GOAL OF THE EXERCISE: Word for word, write the lines below out again, with no pictures.
RECORDED DATA below:
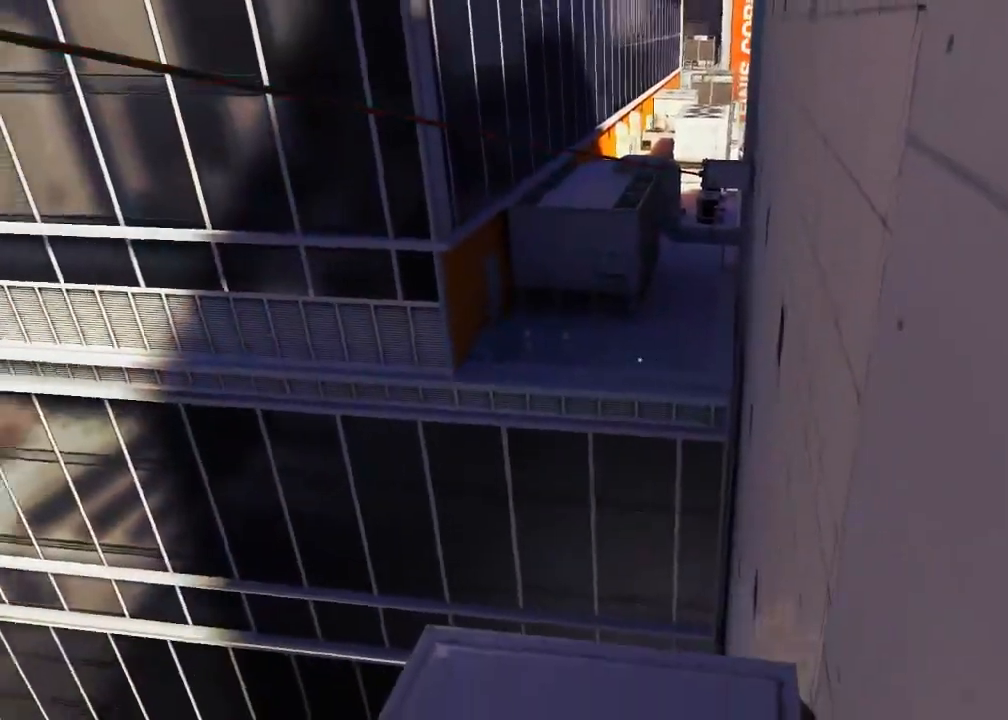
{"keys": [], "mouse": [], "events": []}
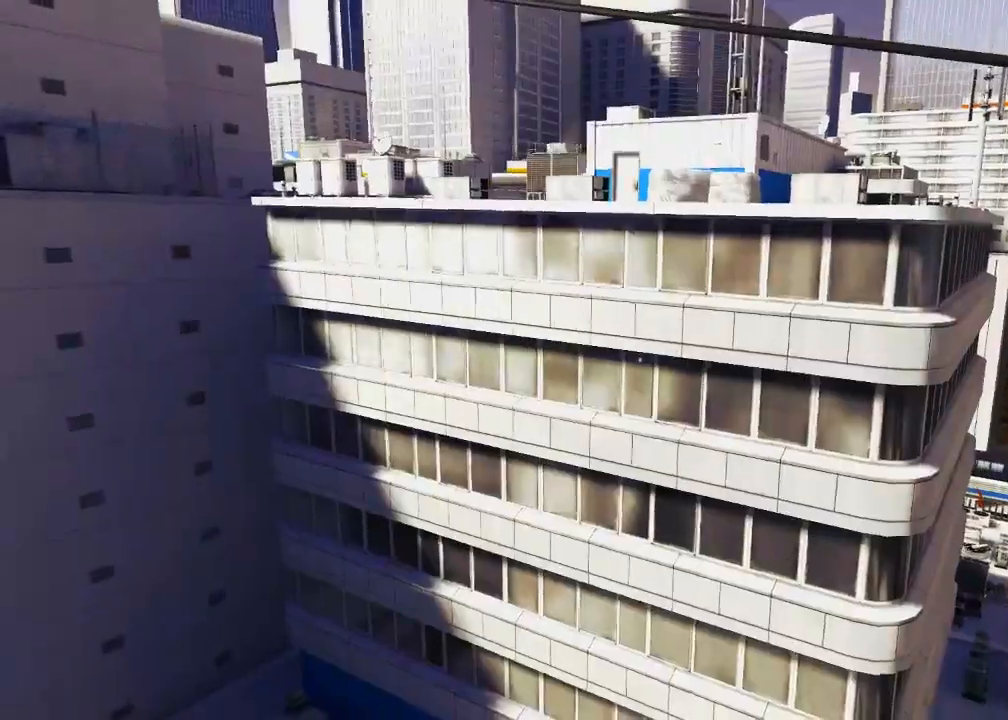
{"keys": [], "mouse": [], "events": []}
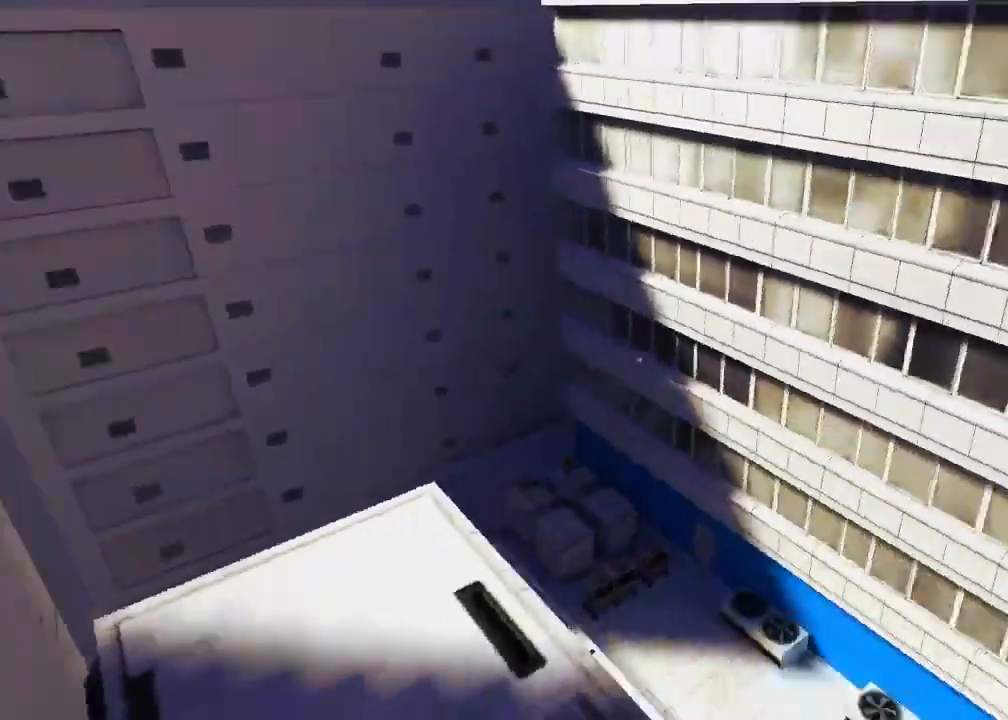
{"keys": [], "mouse": [], "events": []}
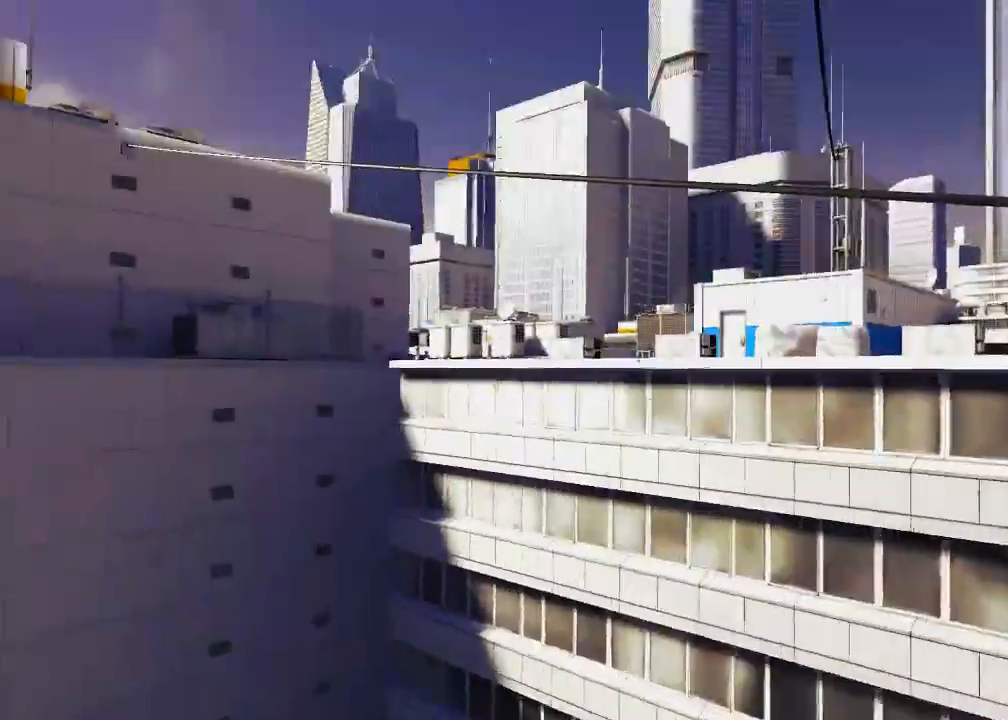
{"keys": [], "mouse": [], "events": [[67, "mouse_wheel_up", "down"], [450, "mouse_wheel_up", "up"]]}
End of RECORDED DATA.
OUTPUT FOR THIS TASK:
{"keys": [], "mouse": [], "events": []}
{"keys": [], "mouse": [], "events": []}
{"keys": [], "mouse": [], "events": []}
{"keys": [], "mouse": [], "events": [[67, "mouse_wheel_up", "down"], [450, "mouse_wheel_up", "up"]]}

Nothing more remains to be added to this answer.